Taiwan, Tiananmen, il Tibet, le minoranze e in generale i diritti umani,
sono tutti argomenti tabù per qualsiasi realtà pubblica o privata che intenda
instaurare un rapporto proficuo con il governo cinese.
Un’accusa che trova sponda nel fatto che — nonostante le palesi violazioni
e restrizioni della libertà di pensiero e stampa dei cinesi, e nonostante
questi stessi valori siano alla base della Dichiarazione Universale dei Diritti
Umani e delle stesse Nazioni Unite — nel triennio 2017-19 l’Assemblea Generale
dell’Onu abbia sancito zero risoluzioni di condanna nei confronti dell’operato
di Pechino. I governi si stanno dunque muovendo indipendentemente.
Gli Stati Uniti di Trump sono in aperta guerra commerciale con la Cina,
promuovono una campagna
mondiale contro Huawei e ora si apprestano
a bannare TikTok e i prodotti Tencent, primo fra tutti WeChat, con
l’accusa di essere asservite a Pechino, di censurare contenuti e di influenzare
le elezioni. In Europa invece, nel 2018, 27 dei 28
ambasciatori Ue a Pechino hanno siglato un report in cui
criticavano e mettevano in guardia l’Unione rispetto alle iniziative della
Nuova Via della Seta. Secondo il report, l’iniziativa andrebbe a minacciare il
commercio europeo e sposterebbe la bilancia del potere in favore della Cina e
delle sue corporazioni mediatiche statali e multinazionali. Secondo invece i
report interni di Pechino diffusi da Reuter e il Carnegie Center, oggi il
sentimento globale anti-cinese è ai livelli della
repressione delle proteste di piazza Tiananmen del 1989. A tal proposito, la
Gran Bretagna ha proposto la creazione del D10, una nuova orbita democratica
composta dai paesi G7 più Australia, India e Corea del Sud.

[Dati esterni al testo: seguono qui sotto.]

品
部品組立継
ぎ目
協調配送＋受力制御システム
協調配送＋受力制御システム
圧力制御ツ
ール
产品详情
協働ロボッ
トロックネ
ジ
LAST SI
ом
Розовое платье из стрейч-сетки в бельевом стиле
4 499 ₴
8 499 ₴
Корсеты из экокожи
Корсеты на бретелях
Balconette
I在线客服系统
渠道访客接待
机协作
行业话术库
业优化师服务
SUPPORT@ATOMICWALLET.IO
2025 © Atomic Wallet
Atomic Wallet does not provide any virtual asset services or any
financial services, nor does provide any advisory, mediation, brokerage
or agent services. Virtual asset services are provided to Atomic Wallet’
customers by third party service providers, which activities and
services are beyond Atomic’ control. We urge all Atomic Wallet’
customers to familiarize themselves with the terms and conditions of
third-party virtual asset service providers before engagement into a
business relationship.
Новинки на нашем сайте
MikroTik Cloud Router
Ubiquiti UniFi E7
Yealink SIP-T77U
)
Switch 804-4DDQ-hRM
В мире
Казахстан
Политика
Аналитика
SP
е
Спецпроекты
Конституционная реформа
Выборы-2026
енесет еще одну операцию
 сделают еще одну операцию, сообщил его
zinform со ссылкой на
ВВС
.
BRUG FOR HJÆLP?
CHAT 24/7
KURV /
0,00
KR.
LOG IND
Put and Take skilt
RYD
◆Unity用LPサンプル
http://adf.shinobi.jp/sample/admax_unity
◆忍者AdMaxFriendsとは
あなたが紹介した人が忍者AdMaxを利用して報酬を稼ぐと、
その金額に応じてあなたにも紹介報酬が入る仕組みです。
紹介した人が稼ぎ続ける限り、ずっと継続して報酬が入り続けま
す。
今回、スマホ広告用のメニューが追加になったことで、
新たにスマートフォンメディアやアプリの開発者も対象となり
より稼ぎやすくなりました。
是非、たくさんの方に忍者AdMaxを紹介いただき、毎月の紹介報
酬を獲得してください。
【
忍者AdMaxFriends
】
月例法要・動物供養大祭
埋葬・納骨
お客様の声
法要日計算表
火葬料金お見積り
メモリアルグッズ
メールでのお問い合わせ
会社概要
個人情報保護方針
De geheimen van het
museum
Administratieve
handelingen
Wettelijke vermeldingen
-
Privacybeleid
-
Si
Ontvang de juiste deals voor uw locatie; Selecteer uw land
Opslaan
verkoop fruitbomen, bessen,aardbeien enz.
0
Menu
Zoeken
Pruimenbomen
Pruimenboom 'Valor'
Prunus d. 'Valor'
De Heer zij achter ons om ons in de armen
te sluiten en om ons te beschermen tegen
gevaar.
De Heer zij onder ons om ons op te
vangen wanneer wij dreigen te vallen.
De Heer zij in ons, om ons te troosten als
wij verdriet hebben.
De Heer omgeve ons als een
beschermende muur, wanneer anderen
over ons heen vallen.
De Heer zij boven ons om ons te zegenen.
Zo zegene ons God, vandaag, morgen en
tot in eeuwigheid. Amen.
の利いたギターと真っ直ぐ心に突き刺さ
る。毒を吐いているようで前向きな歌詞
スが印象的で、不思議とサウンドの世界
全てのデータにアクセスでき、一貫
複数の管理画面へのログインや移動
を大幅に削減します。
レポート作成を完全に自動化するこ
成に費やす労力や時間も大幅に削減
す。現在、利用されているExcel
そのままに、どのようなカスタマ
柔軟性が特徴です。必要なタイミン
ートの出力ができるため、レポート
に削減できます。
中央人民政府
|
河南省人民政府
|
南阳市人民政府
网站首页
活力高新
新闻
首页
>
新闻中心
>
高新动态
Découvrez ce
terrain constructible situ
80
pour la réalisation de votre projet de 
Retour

Questo non significa che la situazione deontologica, mediatica e
informatica sia migliore in Occidente, tra digital divide, sovraccarichi
cognitivi dovuti ad alti tassi di contenuti assimilati quotidianamente,
difficoltà dei media moderni a reagire alla rivoluzione digitale, influenza dei
social occidentali sulle elezioni, o fenomeni come Cambridge Analytica. Una
questione che esalta il dilemma dei Big data, tra chi si chiede se la nostra
enorme mole di dati sensibili debba appartenere ai privati o al pubblico, e
come debba essere regolata la sua gestione in maniera maggiormente etica,
democratica e trasparente. Se, tuttavia, oggi è già fondamentale che il mondo
prenda provvedimenti contro chi altera la realtà accedendo a dati sensibili e
manipolando le informazioni, a maggior ragione è importante impedire che si
possa persino tornare indietro a quando non era necessario manipolare i dati
per alternare la realtà, perché bastava semplicemente strozzare le voci di
coloro che tentavano di diffonderli.